I blogged yesterday on the high living IRS employees whose expense accounts include such items as $38,799 for staying at the Grand Hyatt.

Senator Orrin Hatch has written the IRS a note saying he is "frustrated" about this. Wonder how much effect that will have?

There is simply no way to change Washington without going right at the power of extra-constitutional agencies who are laws unto themselves, ruling by regulations, and spending our money imprudently.

And that is the most appealing thing about Donald Trump's cabinet nominations: many of them seem likely to cut down the power of the agencies they are appointed to run–a long overdue reform. Former Texas governor Rick Perry, nominee for the energy department, has even said that he would like to abolish that department.

Much fluttering of the liberal dovecotes.
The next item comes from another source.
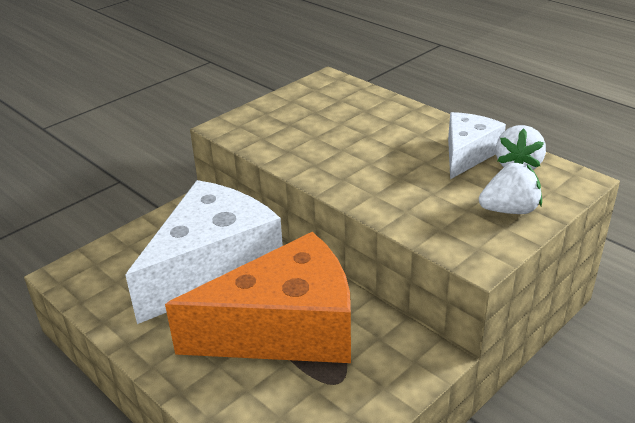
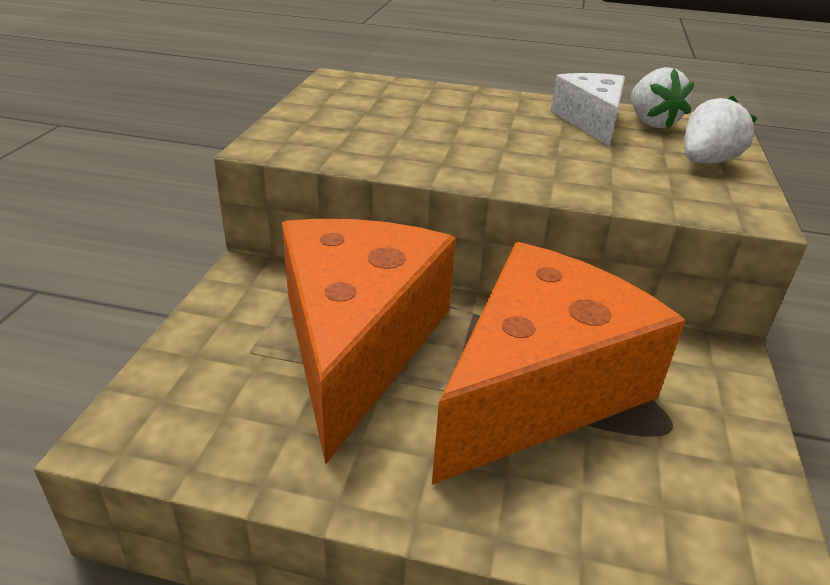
camera: 35 degrees left, 0 degrees up
(213, 267) = (357, 343): white cheese -> orange cheese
Charles Krauthammer addresses this in a column headlined "Bonfire of the Agencies," in which he writes:

The left has been in equally high dudgeon that other Cabinet picks appear not to share the mission of the agency that they have been nominated to head. The horror! As if these agency missions are somehow divinely ordained. Why, they aren't even constitutionally ordained. The Department of Education, for example, was created by President Jimmy Carter in 1979 as a payoff to the teachers unions for their political support.

Now, teachers are wonderful. But teachers unions are there to protect benefits and privileges, not necessarily to improve schooling. Which is why they zealously defend tenure, protect their public-school monopoly and reflexively oppose school choice.

Conservatives have the odd view that the purpose of schooling — and therefore of the Department of Education — is to provide students with the best possible education. Hence Trump's nominee, Betsy DeVos, a longtime and passionate proponent of school choice, under whom the department will no longer be an arm of the teachers unions.

She is also less likely to allow the department's Office for Civil Rights to continue appropriating to itself the role of arbiter of social justice, micromanaging everything from campus sexual mores to the proper bathroom assignment for transgender students. If the mission of this department has been to dictate policy best left to the states and localities, it's about time the mission was changed.

Another pick that bodes well for reform is Scott Pruitt for EPA–as Oklahoma attorney general, Pruitt has challenged the overweening power of this agency in court numerous times.

The only way to limit government is to limit the power of these agencies.